Vou dar um exemplo. Um aluno, seja de Manaus ou até mesmo do interior, que tenha vulnerabilidade socioeconômica comprovada, ele concorre a uma bolsa na instituição. Esse valor vai permitir a manutenção desse aluno. Hoje temos o restaurante universitário e a moradia estudantil. Então, essas e outras políticas permite a permanência do aluno na instituição, o que faz com que não tenhamos evasão e a retenção [aluno que abandona disciplinas].

Voltando para a questão das cotas. É inegável que após a Lei de Cotas houve maior número de acesso de minorias étnicas na universidade. Porém, ainda assim, há uma demanda por parte dos indígenas para mais vagas reservadas, especialmente aqui no Amazonas, que possui a maior população indígena do país. Há chance de esse percentual ser ampliado? 

Eu não tenho nada a me opor, agora essa decisão não é monocrática, mas sim colegiada. A nossa instituição é formada por colegiados, então, na medida em que os colegiados ampliam na pós-graduação, hoje temos diferentes programas com vagas para indígenas, são decisões que vêm dos colegiados. Agora, nós vemos com muitos bons olhos.

Hoje, em alguns programas de pós-graduação da Ufam, existe essa cota, mas em outros, não. É possível padronizar isso de alguma forma, ou seja, ter a reserva de vagas para indígenas em todos os cursos?

Sim, esse é um processo de convencimento interno. Como eu lhe disse, a instituição é colegiada, então, os colegiados e seus convencimentos é que vão gerando decisões e é claro que essa formatura que fizemos agora sinaliza não só para o nosso curso de graduação, mas para os nossos programas de pós-graduação a necessidade de ampliarmos esse debate internamente e fazermos esse processo. Tem um efeito simbólico muito grande dentro da instituição.

- **Trecho dos dados**
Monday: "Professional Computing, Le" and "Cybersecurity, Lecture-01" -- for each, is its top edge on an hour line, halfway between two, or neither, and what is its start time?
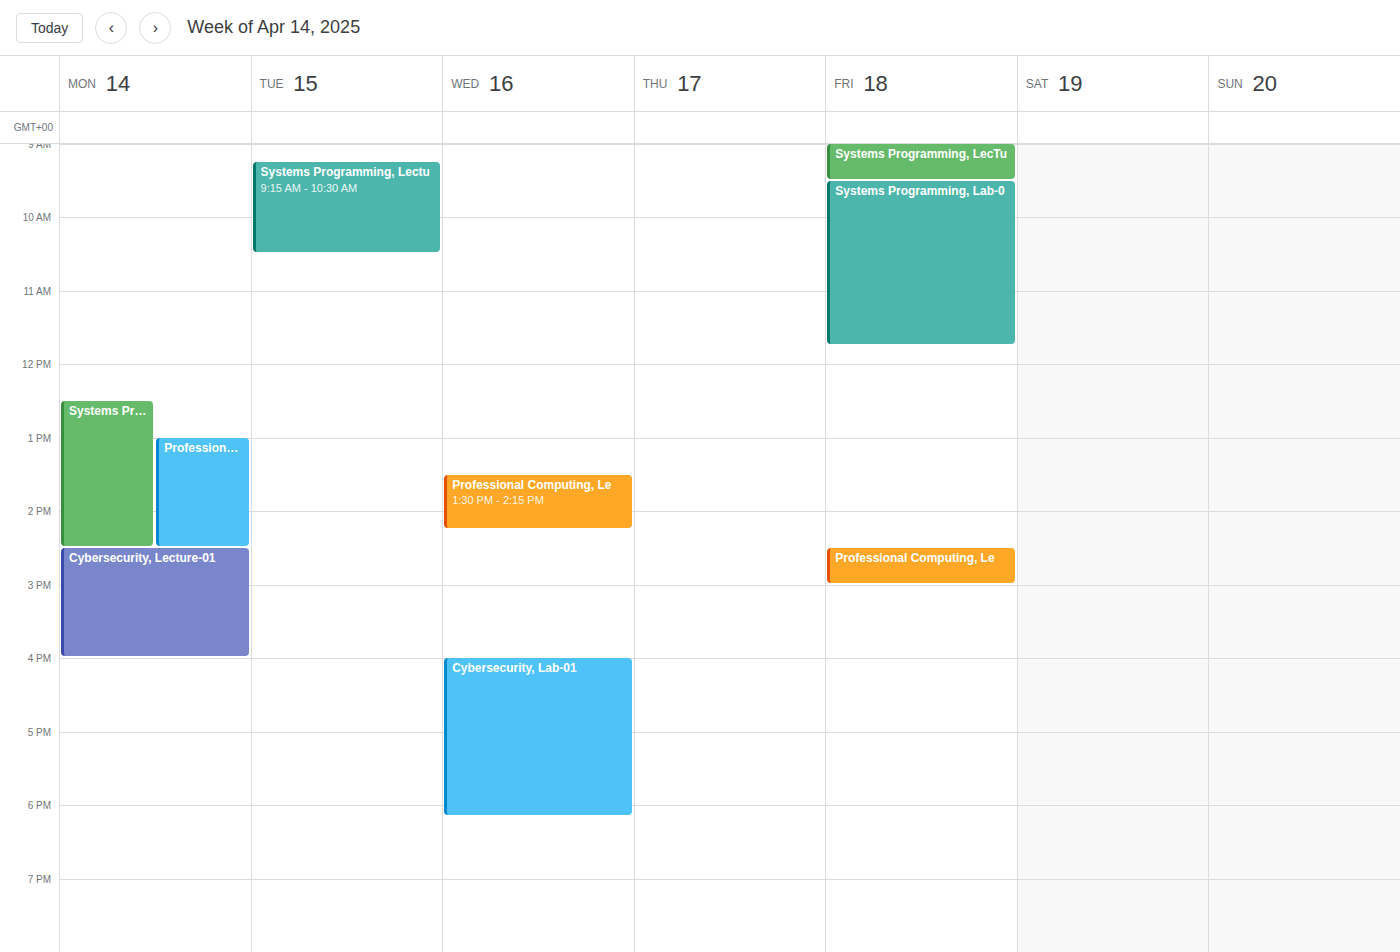
"Professional Computing, Le": 1:00 PM, exactly on the 1 PM line. "Cybersecurity, Lecture-01": 2:30 PM, halfway between the 2 PM and 3 PM lines."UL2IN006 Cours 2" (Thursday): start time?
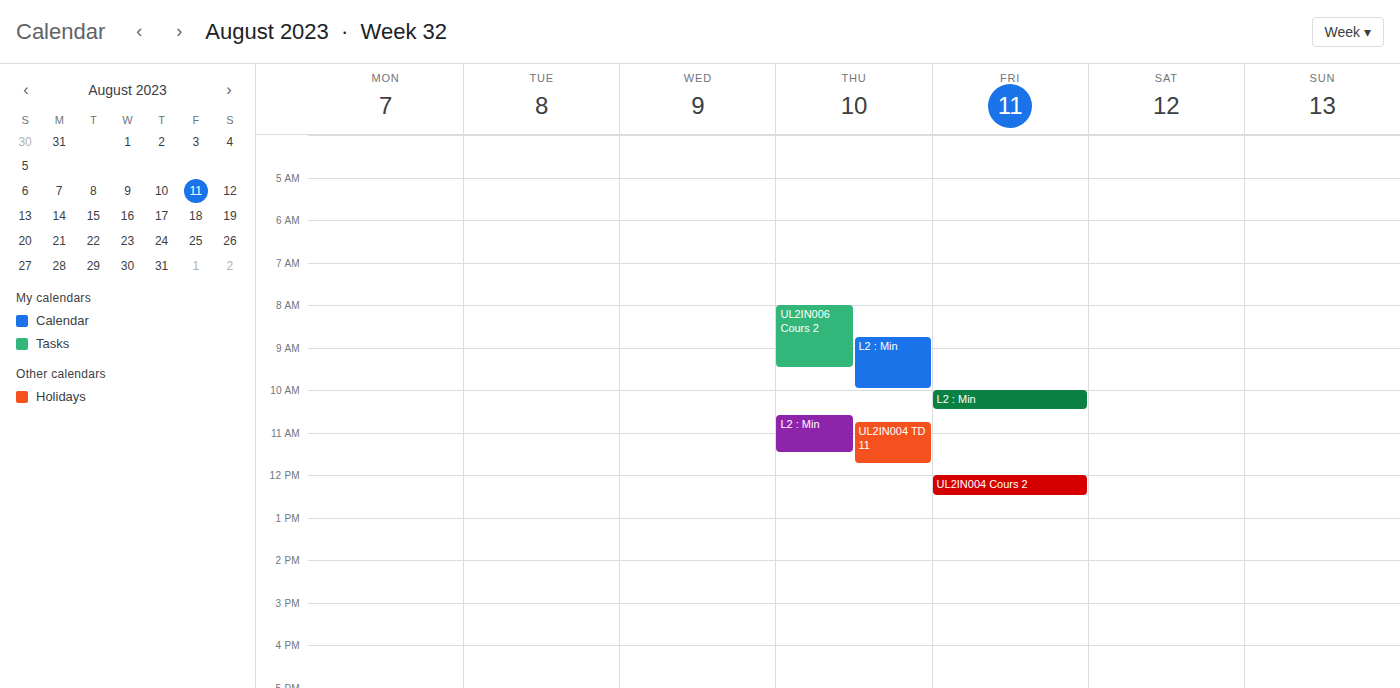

- **Exercícios**
1. Responda com base na entrevista sobre cotas na Ufam:
(a) Além da bolsa, que dois serviços o entrevistado diz que existem hoje?
(b) Qual estado tem a maior população indígena do país, segundo a entrevista?
(c) A decisão sobre ampliar as vagas é monocrática ou colegiada?
2. Diga se cada frase está de acordo com a entrevista sobre cotas na Ufam, citando as palavras que decidem:
(a) A bolsa é para alunos com vulnerabilidade socioeconômica comprovada.
(b) Todos os programas de pós-graduação da Ufam já têm cota para indígenas.
(c) O entrevistado é contra ampliar o percentual de vagas.
3. Dê sequência à entrevista sobre cotas na Ufam a partir do ponto em que ela para.
As linhas não têm nenhuma ligação com a entrevista sobre cotas na Ufam.

- **Respostas por tarefa**
1.
(a) O restaurante universitário e a moradia estudantil.
(b) O Amazonas.
(c) Colegiada.

2.
(a) Sim: "que tenha vulnerabilidade socioeconômica comprovada, ele concorre a uma bolsa na instituição".
(b) Não: "Hoje, em alguns programas de pós-graduação da Ufam, existe essa cota, mas em outros, não."
(c) Não: "Eu não tenho nada a me opor".

3.
Neste ano tivemos um bloqueio de R$ 15 milhões no orçamento da Ufam, num contingenciamento geral que afetou outras universidades e institutos federais. O senhor foi até Brasília junto de outros reitores para tentar reverter essa medida e conseguiu reduzir o bloqueio para R$ 7 milhões. Fora isso, o Ministério da Educação é um dos que mais perdeu orçamento nesse ano, ao lado da Saúde e Ciência & Tecnologia. Quão prejudicial é essa redução consecutiva para a instituição e qual o cenário previsto para 2023?

Temos feito todo um trabalho pelas pró-reitoria de Planejamento e Administração, e a Prefeitura do Campus, que executa obras, para que nós façamos um remanejamento orçamentário, uma revisão de contratos, sempre dialogando com todos os setores, e nós estamos atravessando esse momento. Pautados no diálogo com a comunidade e atores envolvidos. Fui até Brasília, estava dialogando para que buscássemos uma solução de forma que não tivesse nenhuma descontinuidade. Até que estamos agora a 15 dias para terminar o semestre e ele está sendo finalizado com esses ajustes que fizemos no nosso orçamento.

E a previsão para o ano que vem?

No próximo ano, o orçamento apresentado tem uma redução de 12%, em média. É claro que isso gera em nós uma preocupação muito grande, mas como o orçamento ainda será votado, iremos trabalhar para podermos buscar uma recomposição mesmo dentro dessa projeção. A Lei Orçamentária Anual é uma proposta, mas o relator do orçamento, eu sou presidente da Comissão de Orçamento da Andifes [Associação Nacional dos Dirigentes das Instituições Federais de Ensino Superior] então, já estive com o relator do orçamento 2023, que é o senador Marcelo Castro (MDB-PI). Conversamos e na época ele disse que o orçamento só seria tratado por ele ao término do processo eleitoral. Estamos aguardando para começar as tratativas. Falo também como presidente da Comissão de Orçamento da Andifes.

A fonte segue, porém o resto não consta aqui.